Progeroid syndromes such as progeria and Werner syndrome have at least the superficial appearance of accelerated aging, but are not in fact accelerated aging. They are caused by specific breakages due to genetic mutation, usually in DNA repair mechanisms, that allow a few types of cellular dysfunction and damage to grow over time much more rapidly than is the case in unaffected individuals. Some of these types of damage are thought to be significant in normal aging, but some are clearly not present to any great degree even in very old individuals. What this should tell us is that aging is exactly an accumulation of molecular damage leading to cellular dysfunction. All forms of damage will produce outcomes that can be compared to aging, some more so than others. Whether or not this is useful in aging research depends very much on the specific details in each case.
Werner syndrome (WS) is a segmental progeria. It belongs to a small group of disorders characterized by accelerated aging. WS patients in their 20s and 30s display features similar but not identical to those of normal older individuals. WS is caused by mutations in the WRN gene, a RecQ helicase that protects genome stability by regulating DNA repair pathways and telomeres. Because of its resemblance to normal aging, WS is widely studied in the field of aging, and many consider WS the best example of an accelerated aging syndrome. The recently described hallmarks of aging pathways have been widely considered the key processes affected during aging. Since WS clinical features include many aspects of normal aging, it is not surprising that WRN functions in, or its loss impacts, many of these pathways.

▶ **Information supplied**:
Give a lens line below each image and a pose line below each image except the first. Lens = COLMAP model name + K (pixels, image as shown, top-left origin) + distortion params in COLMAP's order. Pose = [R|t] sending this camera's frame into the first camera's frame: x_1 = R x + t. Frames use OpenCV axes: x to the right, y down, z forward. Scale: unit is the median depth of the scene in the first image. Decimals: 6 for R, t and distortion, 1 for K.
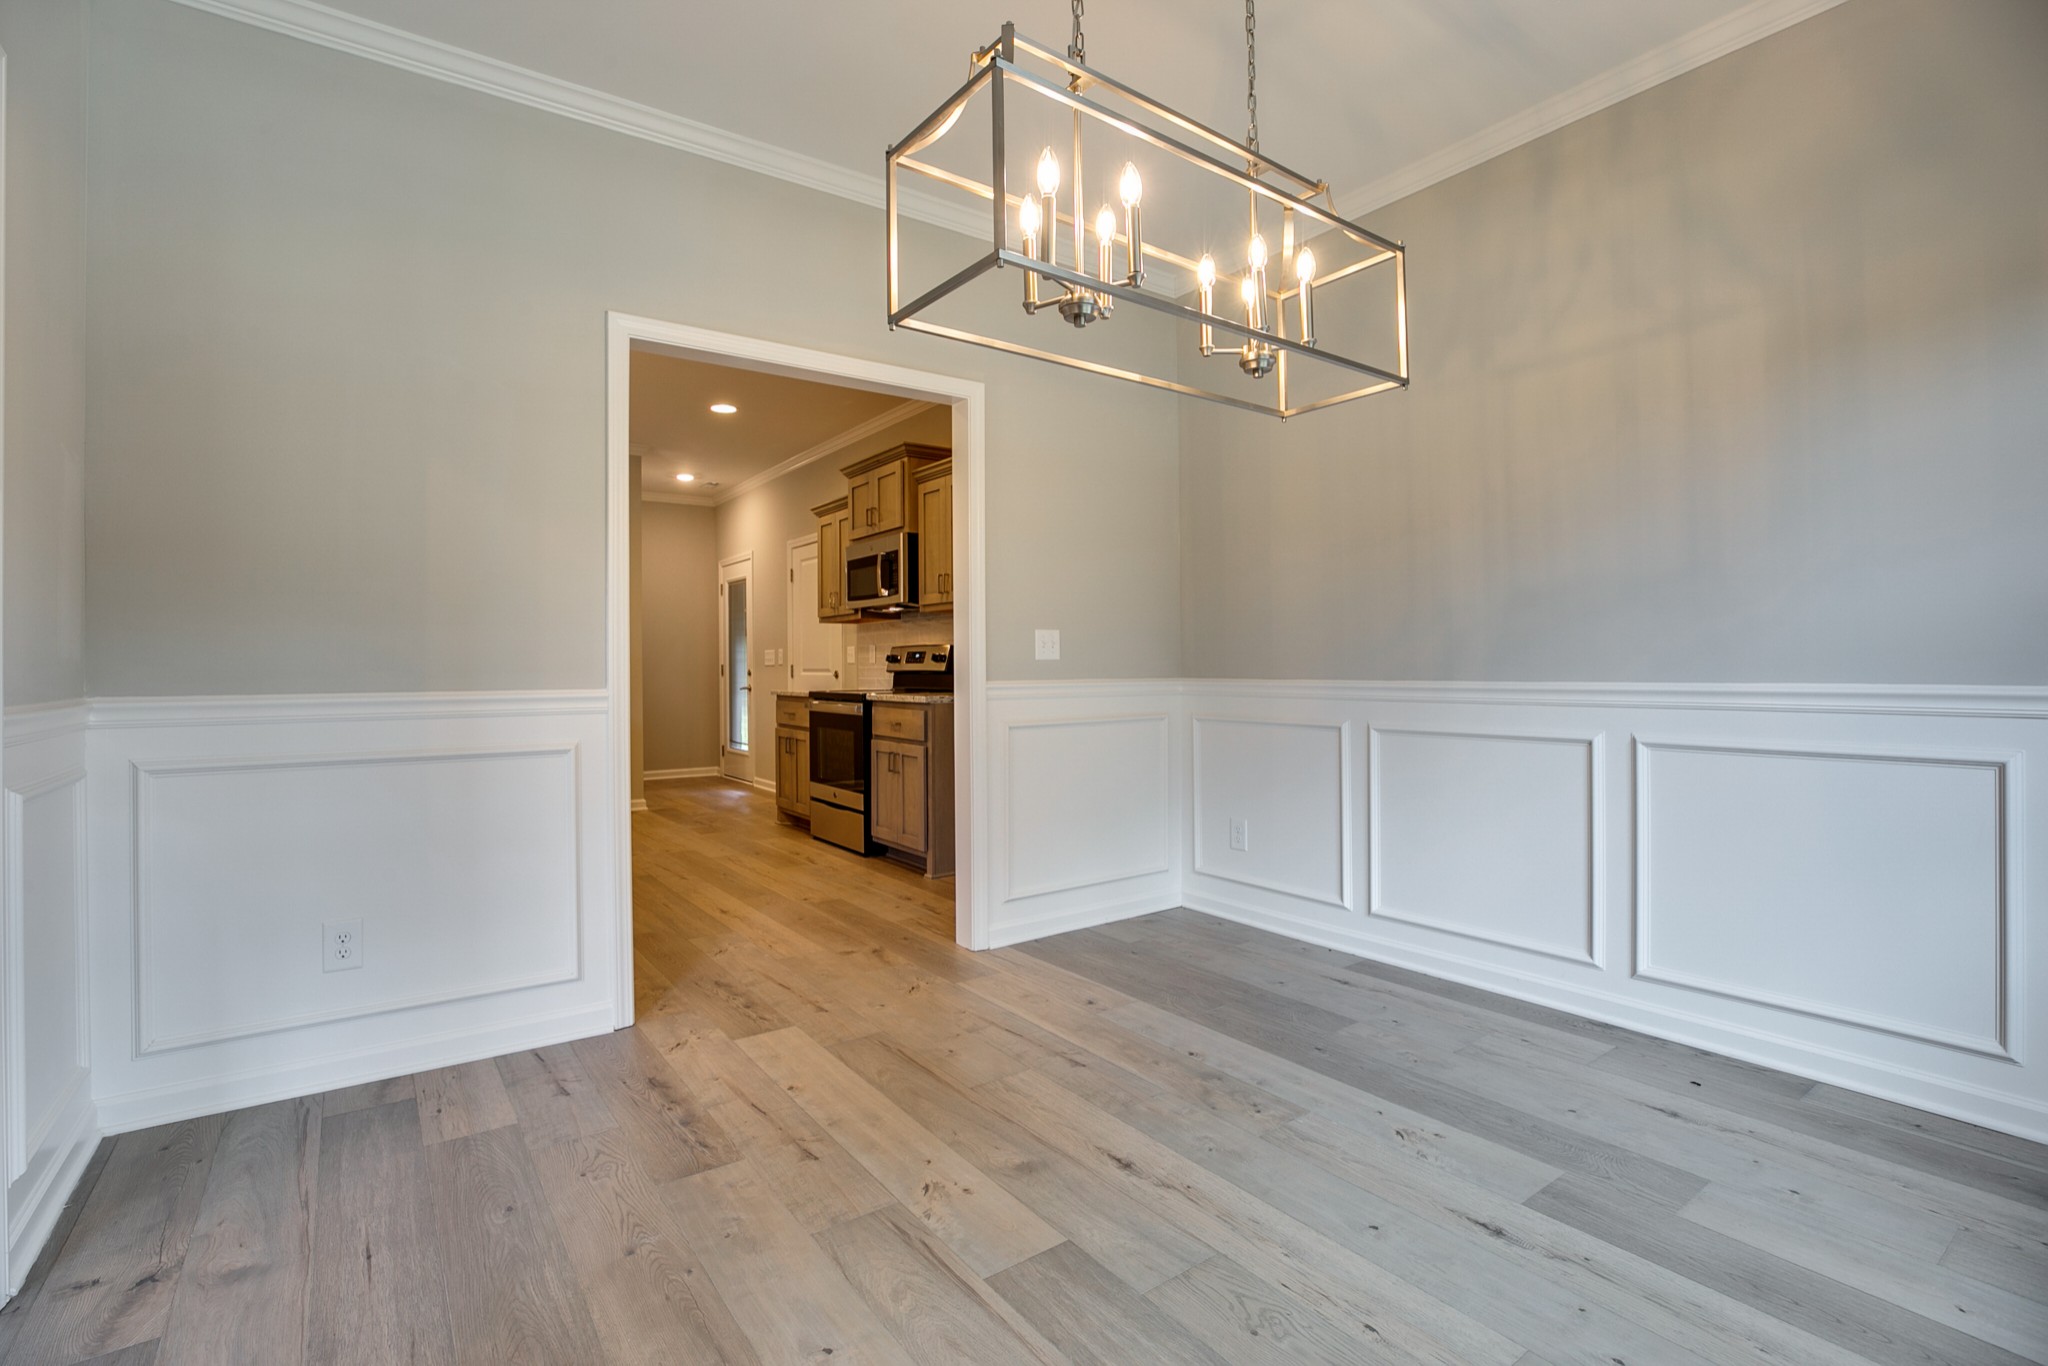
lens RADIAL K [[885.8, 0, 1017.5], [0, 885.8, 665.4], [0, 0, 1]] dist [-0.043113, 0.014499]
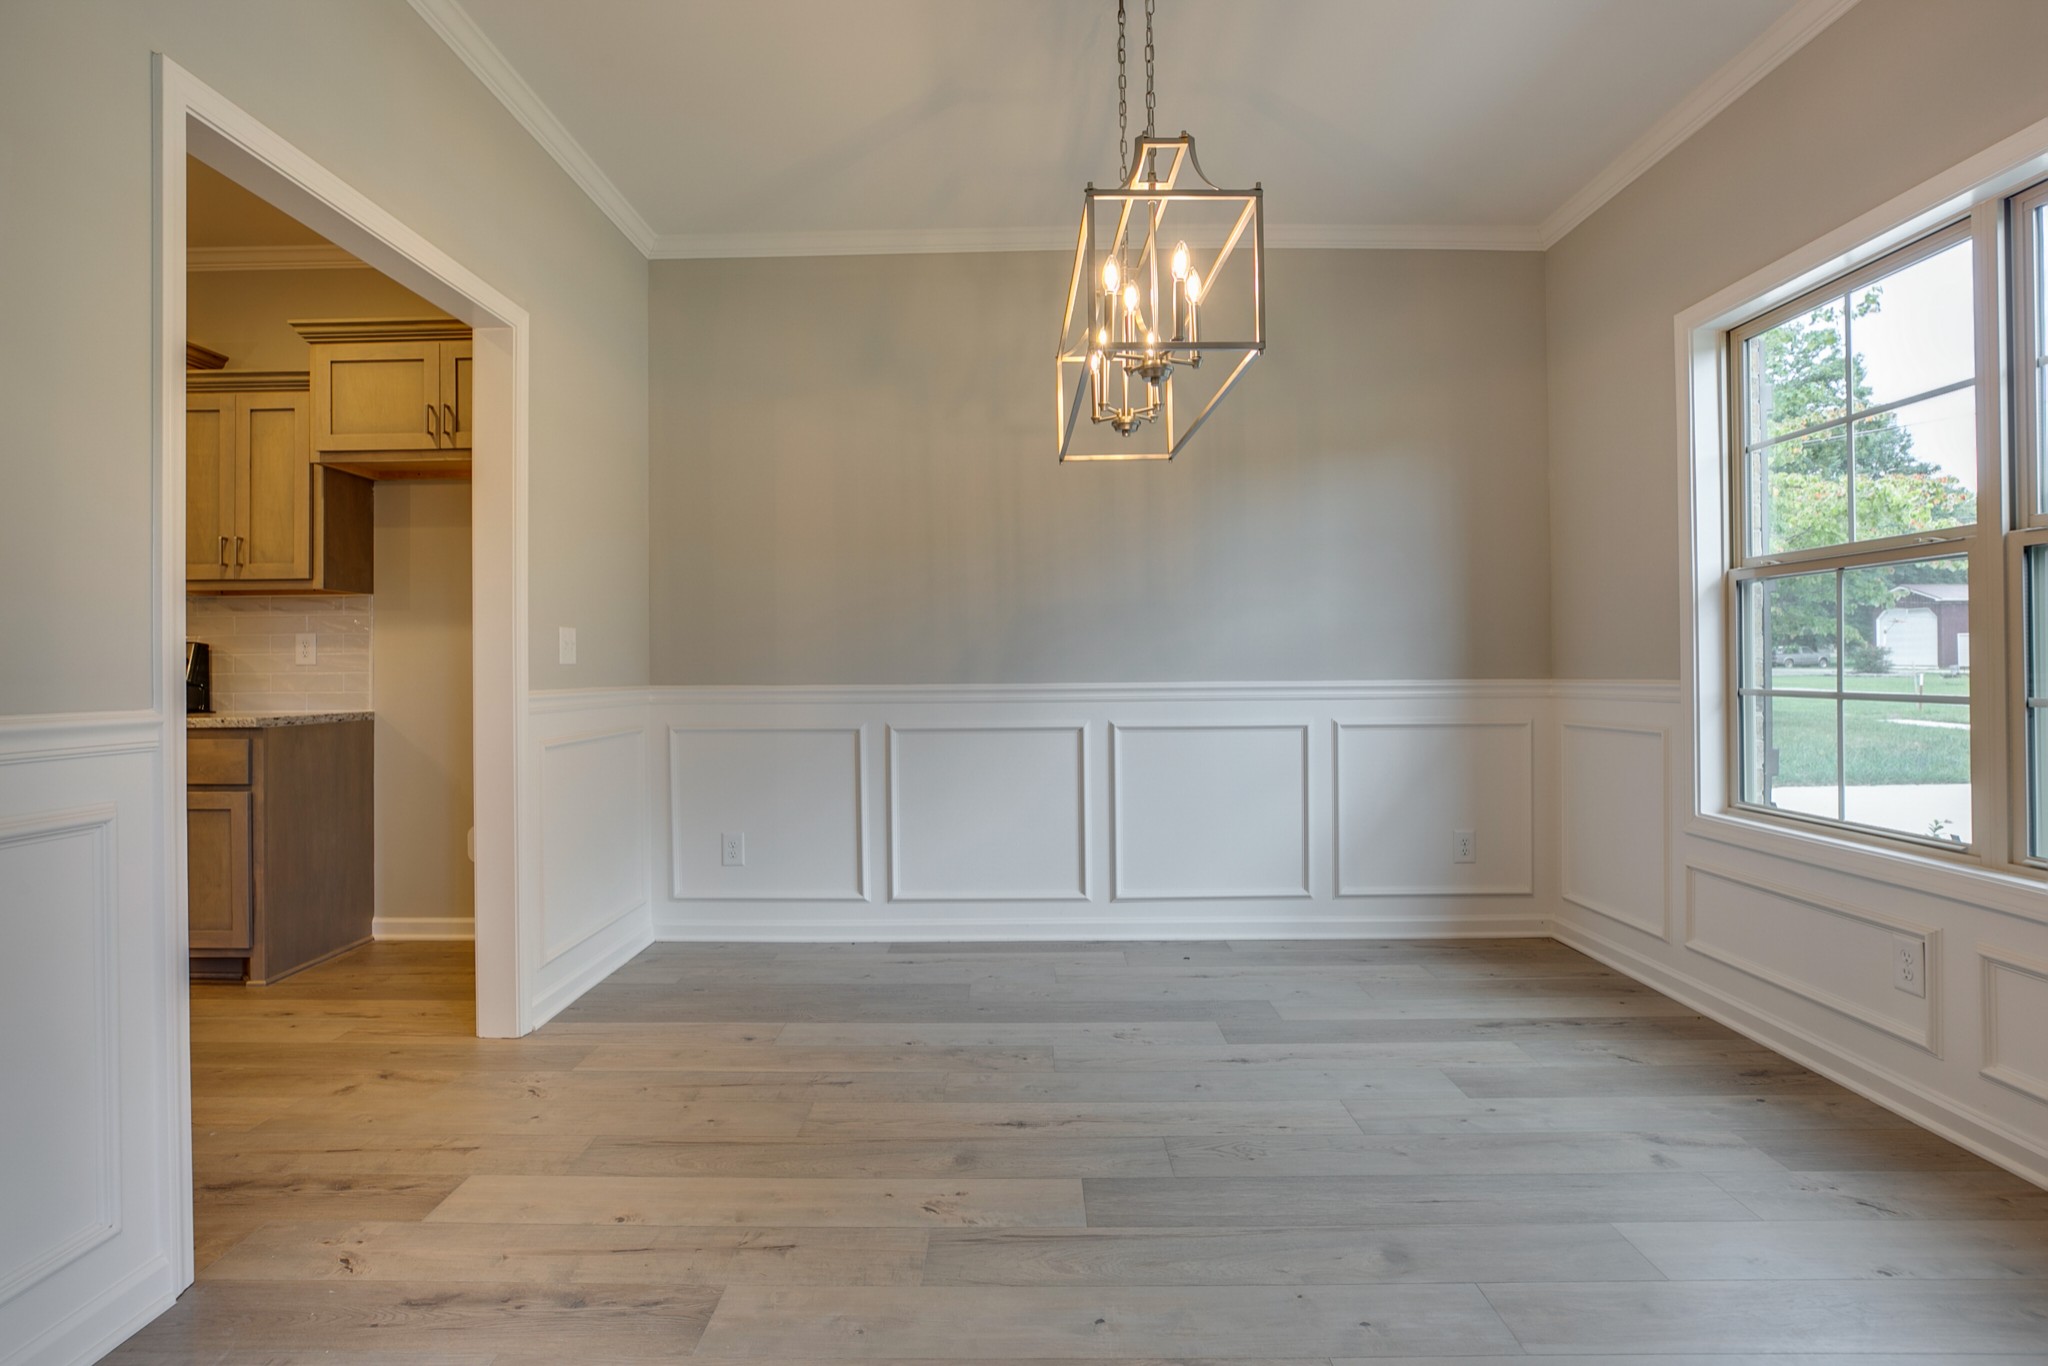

▶ **Work required**: Write out word for word the portion of the passage on progeroid syndromes and aging above, starting at "Werner syndrome (WS)" and ending at "of these pathways.".

▶ **Completed exercise**:
Werner syndrome (WS) is a segmental progeria. It belongs to a small group of disorders characterized by accelerated aging. WS patients in their 20s and 30s display features similar but not identical to those of normal older individuals. WS is caused by mutations in the WRN gene, a RecQ helicase that protects genome stability by regulating DNA repair pathways and telomeres. Because of its resemblance to normal aging, WS is widely studied in the field of aging, and many consider WS the best example of an accelerated aging syndrome. The recently described hallmarks of aging pathways have been widely considered the key processes affected during aging. Since WS clinical features include many aspects of normal aging, it is not surprising that WRN functions in, or its loss impacts, many of these pathways.